Schatten à La Colline, une femme parle
« Schatten, Eurydike sagt » ou en français « Ombre, Eurydice parle » est une pièce écrite en 2013 par Elfriede Jelinek, Prix Nobel de littérature trop peu jouée en France. Reprenant une de ses thématiques récurrentes, l’auteure autrichienne signe un texte féministe et abrasif.

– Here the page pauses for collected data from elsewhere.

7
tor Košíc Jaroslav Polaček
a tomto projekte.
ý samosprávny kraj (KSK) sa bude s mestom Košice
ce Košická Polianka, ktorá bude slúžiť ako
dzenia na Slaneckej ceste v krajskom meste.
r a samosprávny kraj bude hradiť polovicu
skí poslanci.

La parole de la femme qui est au centre de Schatten émane d’une comédienne placée dans une cabine de verre sur le côté du plateau ; et c’est une autre comédienne, occupant le plateau, qui joue ce personnage dont les pensées sont donc la matière du texte. La parole déconstruite est puisée au tréfonds de cette femme, elle est comme expulsée de son cerveau et de sa bouche habituée à se taire ou à dissimuler. Car parler pour une femme s’avère par avance souvent inutile, la parole de la femme étant vouée à ne pas être entendue. En lutte contre cet évincement insidieux qui domine les rapports humains, le texte d’Elfriede Jelinek est un flot de langage rude et violent qui est mis à nu par la mise en scène aiguisée de la britannique Katie Mitchell.
La vidéo est constamment présente ; les caméras tournent sans cesse autour des comédiens pour une projection simultanée sur un grand écran élevé sur le plateau. La multiplication des séquences, filmiques et théâtrales, opère un bousculement du temps et une course sur plusieurs niveaux, vie et mort, lumière et ténèbres. Le spectateur passe des phares de la voiture qui est sur scène et du spectacle de l’amant sous les projecteurs, à l’obscurité d’une lente disparition qui confine étrangement au champ de la liberté.
Au cœur de ce dispositif agité, l’héroïne est une Eurydice d’aujourd’hui. Mordue par un serpent, elle descend dans les entrailles de la mort, représentée par des successions de couloirs et sombres ascenseurs. Son amant, inspiré d’Orphée, ne peut se résoudre à une telle perte et obtient de la ramener à la vie, à la condition de ne pas se retourner. Bien que prenant source dans la mythologie, la pièce de Jelinek s’inscrit, comme l’ensemble de sa production littéraire, dans un registre qui brouille tous les codes, s’appuie sur les traits les plus noirs des sociétés contemporaines et frappe le spectateur par une quasi-incantation.
Au fil de son œuvre abondante, Elfriede Jelinek extirpe du quotidien les dominations et les brutalités sous toutes leurs formes qui sont faites aux femmes. Elle décortique les relations pernicieuses avec une prose drue et musicale, elle dissèque la violence contenue sous les apparences lisses des rapports amoureux. Dans Schatten, Eurydice est une femme écrivain dont la traversée douloureuse vers la mort se transforme en un dépouillement créateur, où la femme est au final rendue en pleine possession de sa puissance qui laisse le public bouche-bée.